(Directions for this task) Wherever a line in the records below contains "Добавить", copy that line.

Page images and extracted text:
....................

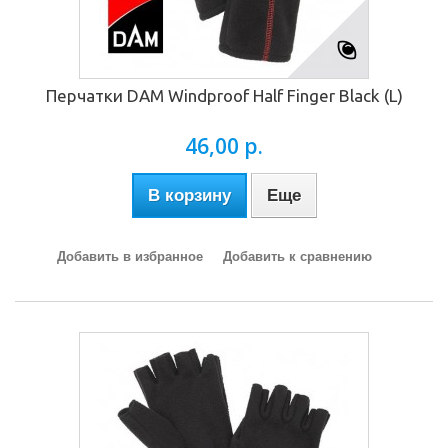
Перчатки DAM Windproof Half Finger Black (L)
46,00 р.
В корзину
Еще
Добавить в избранное
Добавить к сравнению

....................

(Task response)
Добавить в избранное
Добавить к сравнению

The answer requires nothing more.